## Requirement
Reproduce exactly the line with "Every image in" and every line that follows it below, up to and including the last one. Do not include pictures or anything else.

## Task input
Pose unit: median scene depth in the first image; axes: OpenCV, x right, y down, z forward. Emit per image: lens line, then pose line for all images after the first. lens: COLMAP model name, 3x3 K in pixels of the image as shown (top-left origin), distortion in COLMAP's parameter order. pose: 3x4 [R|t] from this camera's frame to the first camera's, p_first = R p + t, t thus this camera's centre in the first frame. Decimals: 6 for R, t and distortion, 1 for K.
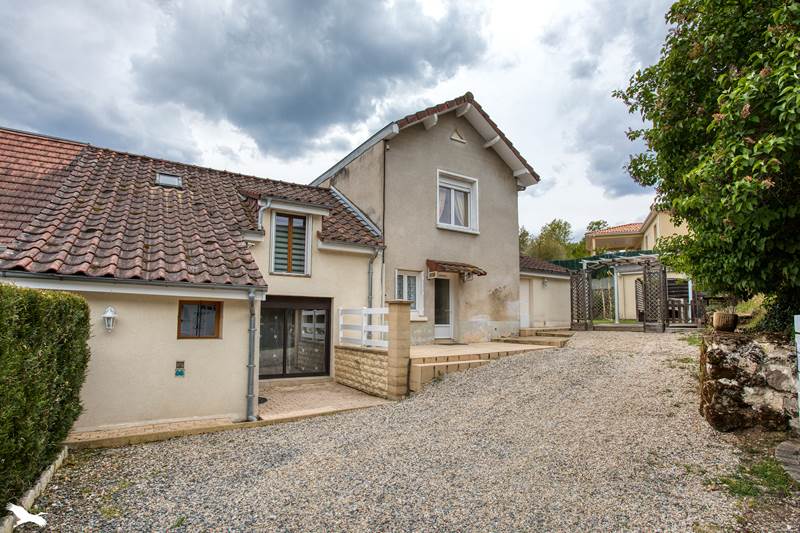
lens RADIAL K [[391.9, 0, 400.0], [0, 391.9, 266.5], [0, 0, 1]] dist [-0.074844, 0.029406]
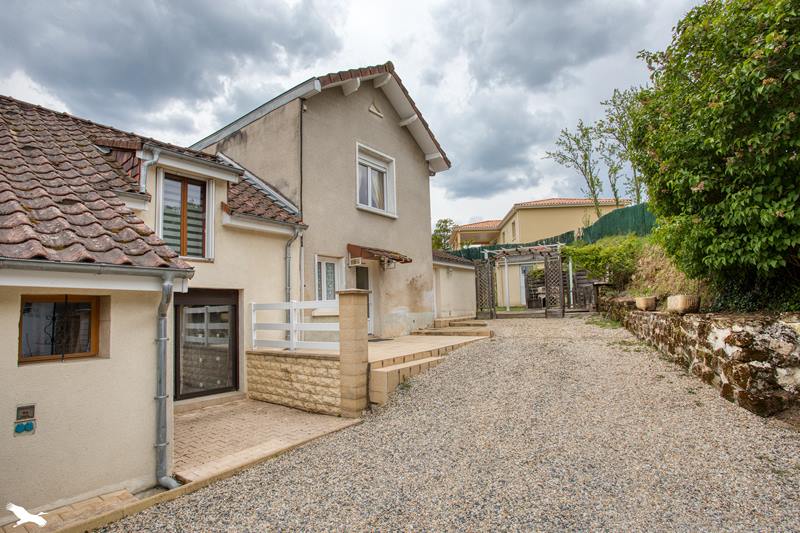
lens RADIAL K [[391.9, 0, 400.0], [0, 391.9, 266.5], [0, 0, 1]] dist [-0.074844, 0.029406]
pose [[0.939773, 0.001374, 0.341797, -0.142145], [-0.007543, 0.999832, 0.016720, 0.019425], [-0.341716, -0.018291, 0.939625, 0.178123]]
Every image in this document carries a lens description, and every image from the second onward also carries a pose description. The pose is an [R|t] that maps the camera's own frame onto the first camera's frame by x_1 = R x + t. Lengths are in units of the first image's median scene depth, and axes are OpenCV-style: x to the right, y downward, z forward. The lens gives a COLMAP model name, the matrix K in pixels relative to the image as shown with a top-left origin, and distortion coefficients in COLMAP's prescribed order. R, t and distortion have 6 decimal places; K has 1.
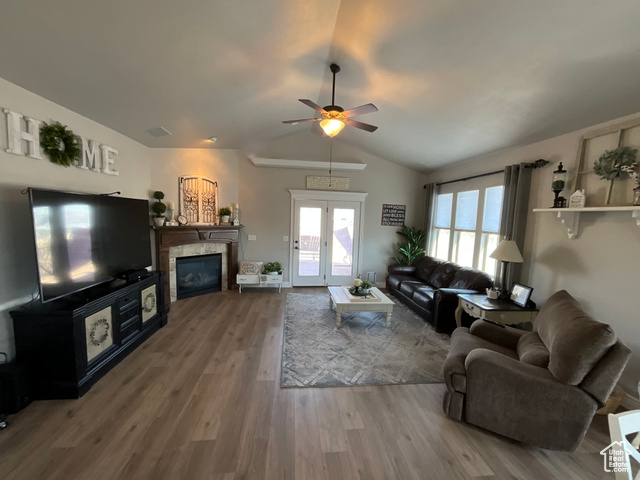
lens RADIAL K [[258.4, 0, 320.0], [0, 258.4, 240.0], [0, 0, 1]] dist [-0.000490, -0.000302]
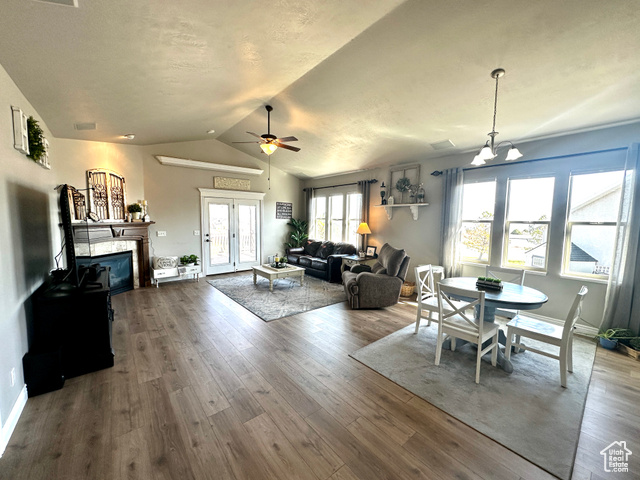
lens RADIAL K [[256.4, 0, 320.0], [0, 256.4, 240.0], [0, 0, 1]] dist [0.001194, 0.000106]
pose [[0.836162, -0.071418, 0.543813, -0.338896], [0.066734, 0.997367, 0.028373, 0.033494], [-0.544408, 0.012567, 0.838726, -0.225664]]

## Answer box
Every image in this document carries a lens description, and every image from the second onward also carries a pose description. The pose is an [R|t] that maps the camera's own frame onto the first camera's frame by x_1 = R x + t. Lengths are in units of the first image's median scene depth, and axes are OpenCV-style: x to the right, y downward, z forward. The lens gives a COLMAP model name, the matrix K in pixels relative to the image as shown with a top-left origin, and distortion coefficients in COLMAP's prescribed order. R, t and distortion have 6 decimal places; K has 1.
lens RADIAL K [[258.4, 0, 320.0], [0, 258.4, 240.0], [0, 0, 1]] dist [-0.000490, -0.000302]
lens RADIAL K [[256.4, 0, 320.0], [0, 256.4, 240.0], [0, 0, 1]] dist [0.001194, 0.000106]
pose [[0.836162, -0.071418, 0.543813, -0.338896], [0.066734, 0.997367, 0.028373, 0.033494], [-0.544408, 0.012567, 0.838726, -0.225664]]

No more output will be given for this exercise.